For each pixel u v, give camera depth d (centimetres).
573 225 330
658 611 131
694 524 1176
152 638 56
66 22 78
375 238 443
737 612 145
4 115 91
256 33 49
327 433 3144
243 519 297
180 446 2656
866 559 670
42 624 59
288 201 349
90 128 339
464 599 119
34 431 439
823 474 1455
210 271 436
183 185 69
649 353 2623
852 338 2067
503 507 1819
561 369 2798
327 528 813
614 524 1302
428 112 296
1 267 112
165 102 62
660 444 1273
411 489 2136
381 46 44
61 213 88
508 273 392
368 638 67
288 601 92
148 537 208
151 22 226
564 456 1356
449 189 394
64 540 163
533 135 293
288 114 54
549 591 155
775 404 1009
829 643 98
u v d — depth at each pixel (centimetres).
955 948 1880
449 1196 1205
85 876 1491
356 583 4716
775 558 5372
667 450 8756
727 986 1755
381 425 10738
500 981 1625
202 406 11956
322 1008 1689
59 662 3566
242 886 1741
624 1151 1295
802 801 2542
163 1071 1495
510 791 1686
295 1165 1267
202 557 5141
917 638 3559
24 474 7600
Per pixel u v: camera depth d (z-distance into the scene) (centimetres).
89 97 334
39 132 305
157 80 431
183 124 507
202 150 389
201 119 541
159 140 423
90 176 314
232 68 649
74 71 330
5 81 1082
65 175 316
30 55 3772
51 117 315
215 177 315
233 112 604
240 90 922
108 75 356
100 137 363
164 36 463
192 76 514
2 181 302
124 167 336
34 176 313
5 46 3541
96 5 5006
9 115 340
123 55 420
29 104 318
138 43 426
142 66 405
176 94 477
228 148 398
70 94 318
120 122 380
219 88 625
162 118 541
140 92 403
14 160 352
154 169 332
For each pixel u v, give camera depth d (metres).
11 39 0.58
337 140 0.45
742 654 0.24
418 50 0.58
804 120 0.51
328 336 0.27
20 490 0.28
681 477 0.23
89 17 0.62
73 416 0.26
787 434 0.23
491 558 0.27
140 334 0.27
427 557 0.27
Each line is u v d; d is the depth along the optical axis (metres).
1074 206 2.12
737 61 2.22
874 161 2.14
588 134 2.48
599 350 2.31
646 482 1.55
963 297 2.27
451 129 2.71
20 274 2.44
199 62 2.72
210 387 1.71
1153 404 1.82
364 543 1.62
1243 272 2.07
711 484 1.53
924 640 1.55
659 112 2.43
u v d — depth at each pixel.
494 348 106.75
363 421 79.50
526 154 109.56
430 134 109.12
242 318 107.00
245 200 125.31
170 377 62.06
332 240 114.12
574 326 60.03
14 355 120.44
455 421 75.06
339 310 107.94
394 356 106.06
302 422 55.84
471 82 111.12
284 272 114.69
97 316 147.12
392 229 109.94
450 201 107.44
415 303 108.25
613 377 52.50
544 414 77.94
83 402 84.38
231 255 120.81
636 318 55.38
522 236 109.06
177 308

▶ **What the task asks**:
For each line of the entries that holds the word "give", pull that line out.

▶ **Result for this exercise**:
For each pixel u v, give camera depth d (centimetres).
For each pixel u v, give camera depth d (metres).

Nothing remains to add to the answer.